- [Exercise details]: Each line that includes the word "lines" should be copied from the records.
BEGIN Dataset extract
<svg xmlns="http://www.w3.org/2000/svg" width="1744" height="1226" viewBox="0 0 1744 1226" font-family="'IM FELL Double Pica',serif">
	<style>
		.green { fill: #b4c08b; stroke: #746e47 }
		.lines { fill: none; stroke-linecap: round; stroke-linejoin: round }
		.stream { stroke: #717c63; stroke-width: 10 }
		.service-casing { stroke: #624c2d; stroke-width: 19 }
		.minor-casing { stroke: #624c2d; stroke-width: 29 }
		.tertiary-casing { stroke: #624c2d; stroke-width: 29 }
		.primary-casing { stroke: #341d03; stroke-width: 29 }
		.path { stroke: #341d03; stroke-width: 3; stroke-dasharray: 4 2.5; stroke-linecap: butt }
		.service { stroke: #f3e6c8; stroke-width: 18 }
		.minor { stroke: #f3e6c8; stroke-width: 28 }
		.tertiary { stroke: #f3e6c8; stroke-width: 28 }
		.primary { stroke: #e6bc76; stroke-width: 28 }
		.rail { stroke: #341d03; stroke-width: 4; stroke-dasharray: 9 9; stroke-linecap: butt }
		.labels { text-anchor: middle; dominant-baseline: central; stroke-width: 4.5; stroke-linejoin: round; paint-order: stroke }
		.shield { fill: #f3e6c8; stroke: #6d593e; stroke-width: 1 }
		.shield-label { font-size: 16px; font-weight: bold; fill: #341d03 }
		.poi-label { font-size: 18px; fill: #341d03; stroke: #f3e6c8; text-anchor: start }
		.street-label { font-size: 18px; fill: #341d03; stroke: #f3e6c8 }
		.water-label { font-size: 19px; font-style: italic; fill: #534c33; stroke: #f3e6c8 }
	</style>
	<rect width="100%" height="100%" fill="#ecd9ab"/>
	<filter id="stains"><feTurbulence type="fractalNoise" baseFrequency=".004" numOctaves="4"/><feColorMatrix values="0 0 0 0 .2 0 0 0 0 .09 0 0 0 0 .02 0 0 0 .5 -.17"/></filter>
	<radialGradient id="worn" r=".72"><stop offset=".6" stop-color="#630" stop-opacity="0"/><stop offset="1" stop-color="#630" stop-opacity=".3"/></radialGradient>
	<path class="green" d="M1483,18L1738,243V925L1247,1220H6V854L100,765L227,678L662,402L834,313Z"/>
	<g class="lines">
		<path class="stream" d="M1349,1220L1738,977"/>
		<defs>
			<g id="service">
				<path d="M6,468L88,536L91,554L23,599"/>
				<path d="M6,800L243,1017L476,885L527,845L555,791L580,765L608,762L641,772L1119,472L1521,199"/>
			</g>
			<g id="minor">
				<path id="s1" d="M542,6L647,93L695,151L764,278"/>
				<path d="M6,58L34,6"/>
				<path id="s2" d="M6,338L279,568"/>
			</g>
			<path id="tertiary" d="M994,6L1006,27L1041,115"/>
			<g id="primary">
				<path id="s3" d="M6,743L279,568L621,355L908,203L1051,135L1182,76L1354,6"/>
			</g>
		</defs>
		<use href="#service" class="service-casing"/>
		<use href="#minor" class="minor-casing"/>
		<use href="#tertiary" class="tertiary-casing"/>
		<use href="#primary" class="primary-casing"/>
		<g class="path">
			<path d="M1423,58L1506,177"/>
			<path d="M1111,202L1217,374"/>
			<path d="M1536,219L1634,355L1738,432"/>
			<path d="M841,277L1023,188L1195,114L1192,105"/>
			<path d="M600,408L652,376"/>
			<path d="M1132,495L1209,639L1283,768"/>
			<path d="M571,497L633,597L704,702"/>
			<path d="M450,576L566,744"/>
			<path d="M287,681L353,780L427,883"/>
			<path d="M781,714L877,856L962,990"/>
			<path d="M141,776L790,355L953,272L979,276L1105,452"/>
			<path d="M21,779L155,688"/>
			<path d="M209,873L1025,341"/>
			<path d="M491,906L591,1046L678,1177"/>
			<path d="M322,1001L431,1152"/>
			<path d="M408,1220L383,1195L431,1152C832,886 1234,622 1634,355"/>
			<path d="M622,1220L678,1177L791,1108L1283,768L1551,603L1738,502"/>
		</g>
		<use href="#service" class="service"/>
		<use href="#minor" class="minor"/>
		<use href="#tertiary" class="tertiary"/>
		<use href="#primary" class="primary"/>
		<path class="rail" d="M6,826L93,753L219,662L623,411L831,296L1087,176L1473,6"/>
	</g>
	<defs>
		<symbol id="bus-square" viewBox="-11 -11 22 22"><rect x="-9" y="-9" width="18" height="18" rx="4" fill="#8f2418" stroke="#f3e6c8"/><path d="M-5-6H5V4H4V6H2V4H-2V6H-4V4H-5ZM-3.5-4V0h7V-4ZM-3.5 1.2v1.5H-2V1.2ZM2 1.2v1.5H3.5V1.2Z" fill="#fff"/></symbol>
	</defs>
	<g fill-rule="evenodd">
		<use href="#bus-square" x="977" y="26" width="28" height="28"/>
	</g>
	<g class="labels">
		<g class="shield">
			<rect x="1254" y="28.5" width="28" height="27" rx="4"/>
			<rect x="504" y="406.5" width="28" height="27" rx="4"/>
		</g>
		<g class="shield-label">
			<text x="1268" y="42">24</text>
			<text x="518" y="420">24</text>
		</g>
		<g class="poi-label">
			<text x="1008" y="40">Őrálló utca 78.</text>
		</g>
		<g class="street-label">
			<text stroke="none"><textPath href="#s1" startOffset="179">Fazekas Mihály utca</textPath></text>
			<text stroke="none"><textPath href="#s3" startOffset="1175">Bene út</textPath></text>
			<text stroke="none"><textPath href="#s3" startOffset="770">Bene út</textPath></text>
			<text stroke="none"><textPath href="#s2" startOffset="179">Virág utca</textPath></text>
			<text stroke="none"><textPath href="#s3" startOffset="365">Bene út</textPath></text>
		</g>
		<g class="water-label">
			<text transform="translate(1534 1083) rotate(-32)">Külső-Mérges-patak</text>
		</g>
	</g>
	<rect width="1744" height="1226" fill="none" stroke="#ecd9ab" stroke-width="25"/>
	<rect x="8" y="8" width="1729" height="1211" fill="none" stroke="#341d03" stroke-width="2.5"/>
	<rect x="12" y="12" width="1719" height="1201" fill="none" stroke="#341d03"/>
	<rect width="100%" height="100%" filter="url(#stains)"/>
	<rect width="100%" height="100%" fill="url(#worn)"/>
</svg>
END Dataset extract
- [Your solution]:
		.lines { fill: none; stroke-linecap: round; stroke-linejoin: round }
	<g class="lines">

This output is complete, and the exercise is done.